Task instructions: The whole listing, pictures aside, should be reproduced exactly.

Dataset:
════

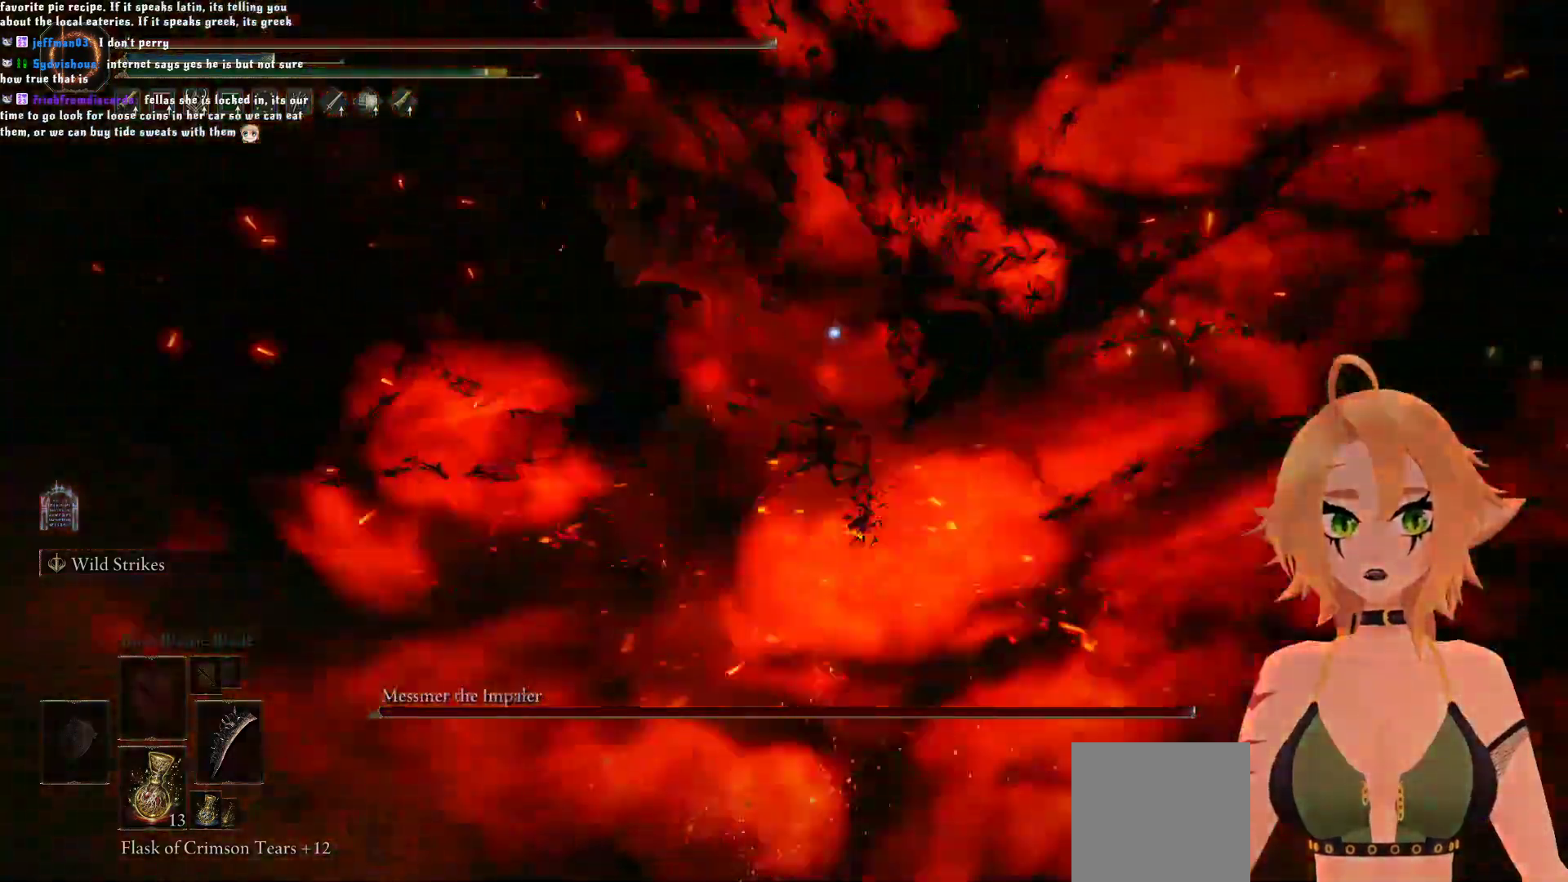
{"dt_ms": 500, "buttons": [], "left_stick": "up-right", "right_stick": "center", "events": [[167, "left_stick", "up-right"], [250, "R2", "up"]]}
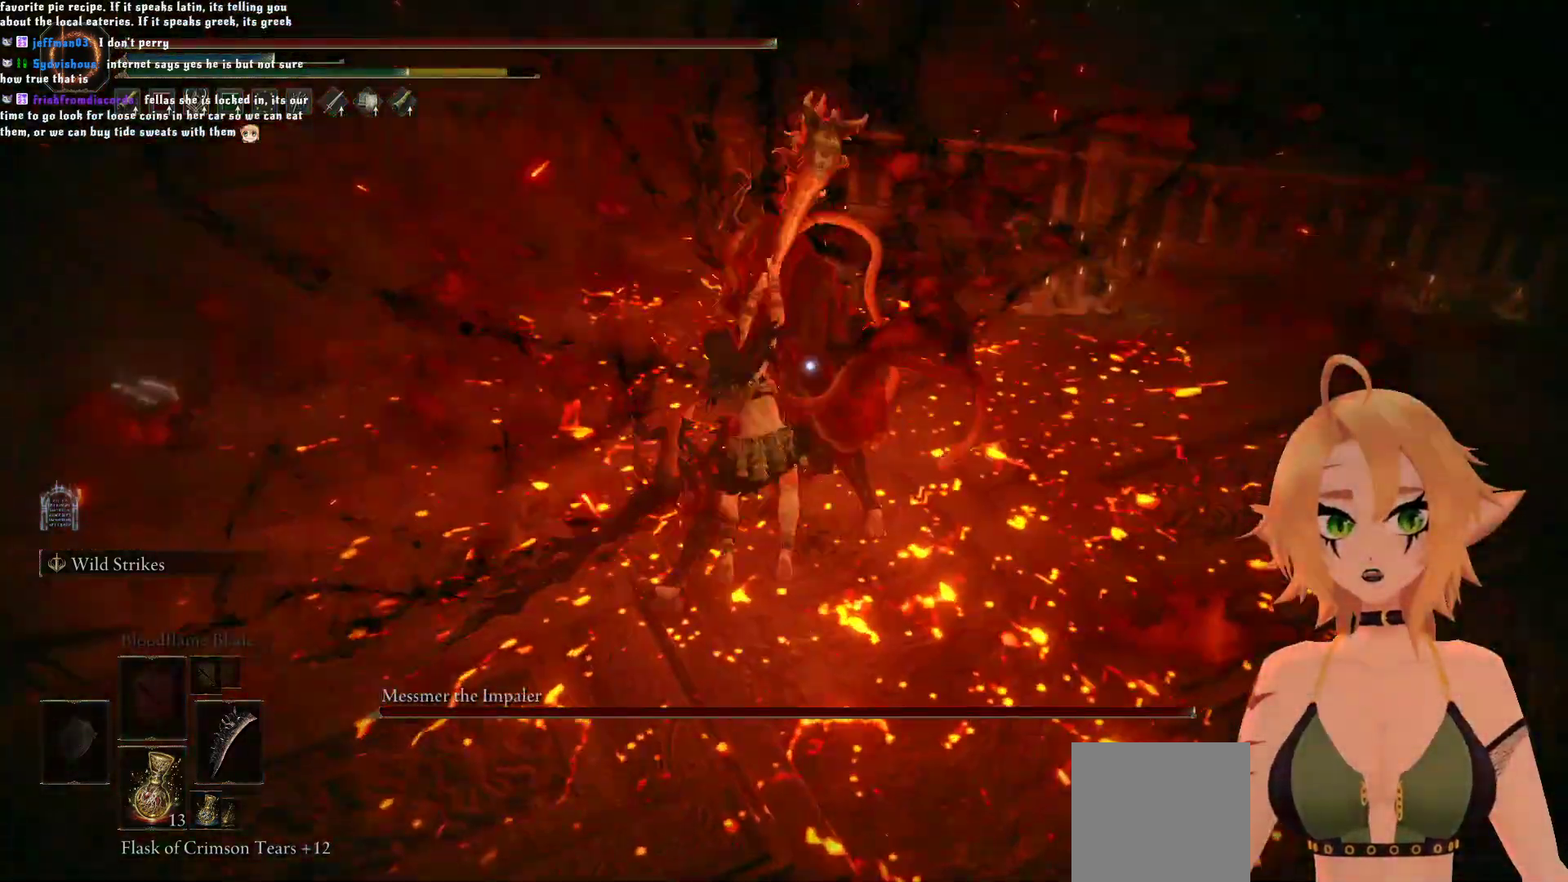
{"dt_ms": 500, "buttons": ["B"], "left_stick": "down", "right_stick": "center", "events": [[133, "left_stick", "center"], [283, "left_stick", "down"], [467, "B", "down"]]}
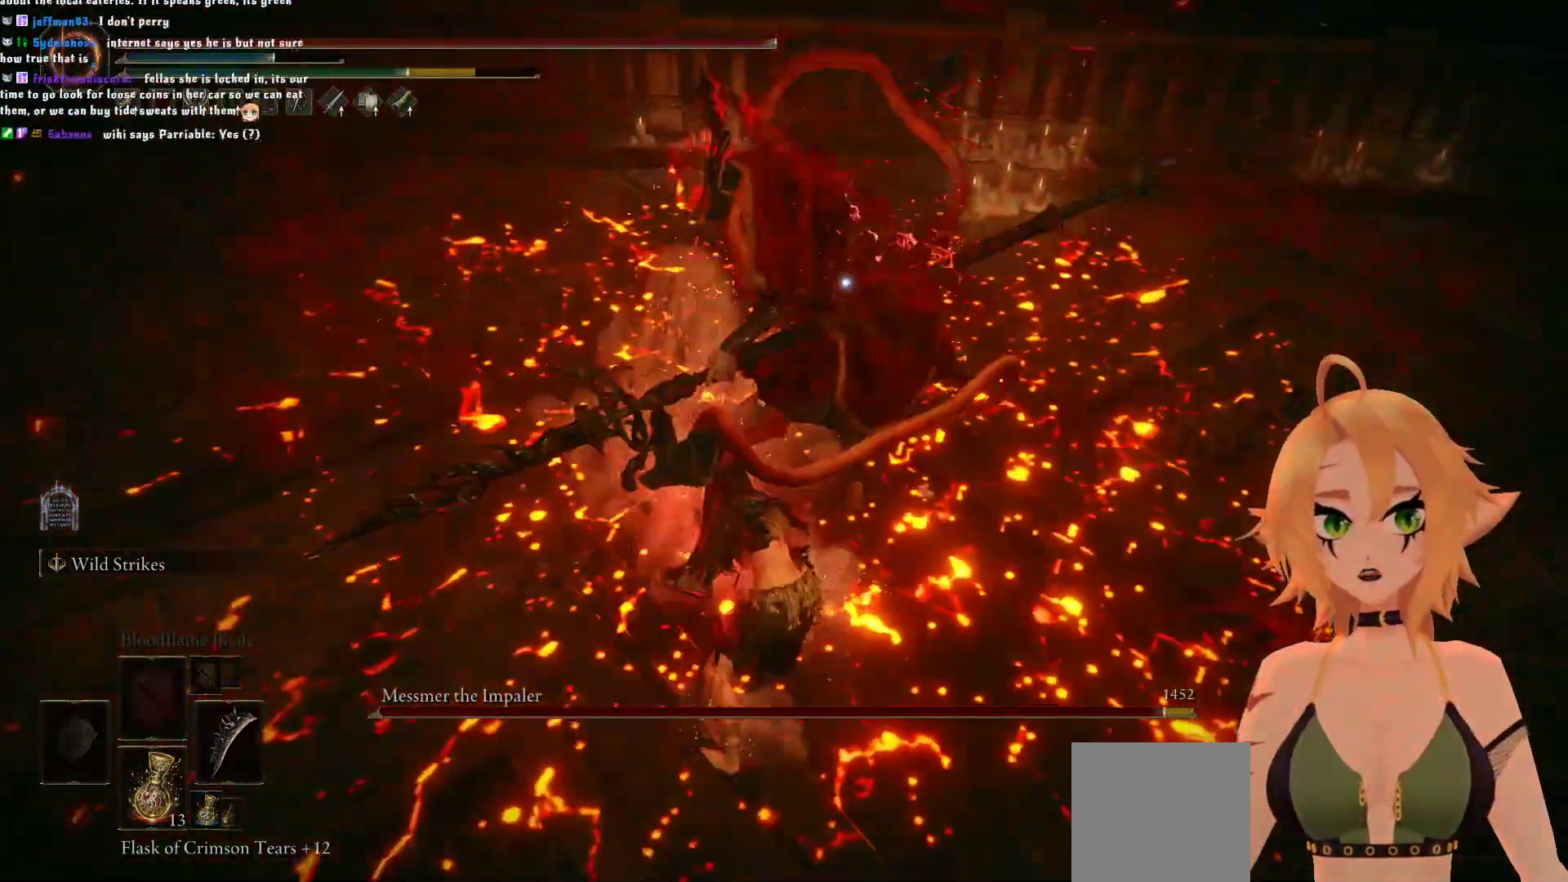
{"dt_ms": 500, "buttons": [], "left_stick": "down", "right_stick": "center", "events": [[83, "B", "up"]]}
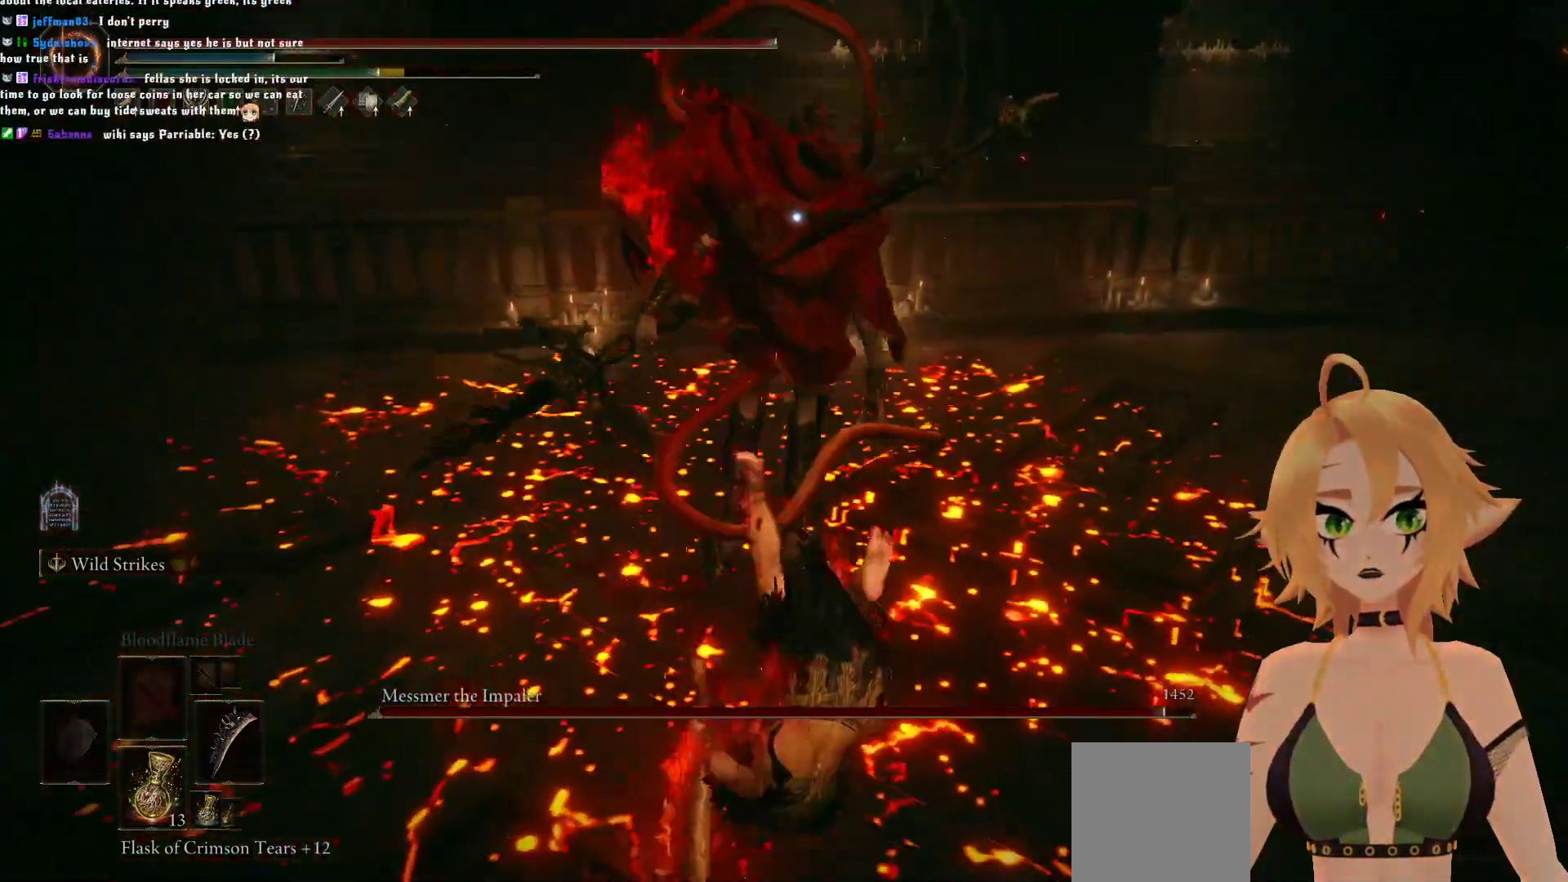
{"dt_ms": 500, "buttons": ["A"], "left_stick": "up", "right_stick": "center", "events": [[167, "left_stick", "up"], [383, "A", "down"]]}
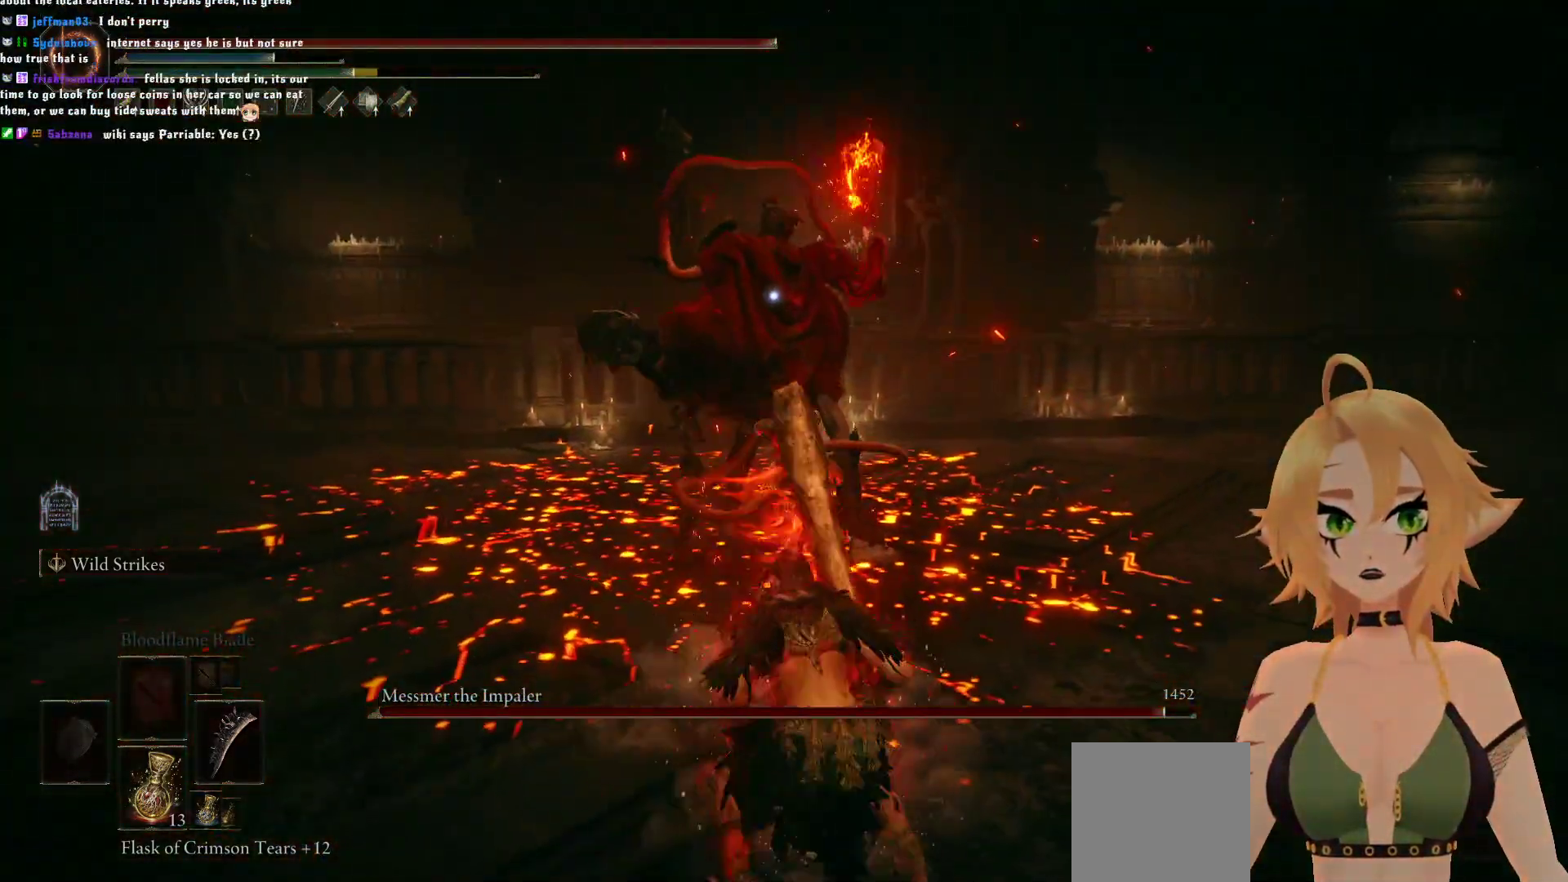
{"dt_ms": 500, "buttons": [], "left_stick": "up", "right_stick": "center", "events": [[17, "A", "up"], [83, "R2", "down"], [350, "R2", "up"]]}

════

Response:
{"dt_ms": 500, "buttons": [], "left_stick": "up-right", "right_stick": "center", "events": [[167, "left_stick", "up-right"], [250, "R2", "up"]]}
{"dt_ms": 500, "buttons": ["B"], "left_stick": "down", "right_stick": "center", "events": [[133, "left_stick", "center"], [283, "left_stick", "down"], [467, "B", "down"]]}
{"dt_ms": 500, "buttons": [], "left_stick": "down", "right_stick": "center", "events": [[83, "B", "up"]]}
{"dt_ms": 500, "buttons": ["A"], "left_stick": "up", "right_stick": "center", "events": [[167, "left_stick", "up"], [383, "A", "down"]]}
{"dt_ms": 500, "buttons": [], "left_stick": "up", "right_stick": "center", "events": [[17, "A", "up"], [83, "R2", "down"], [350, "R2", "up"]]}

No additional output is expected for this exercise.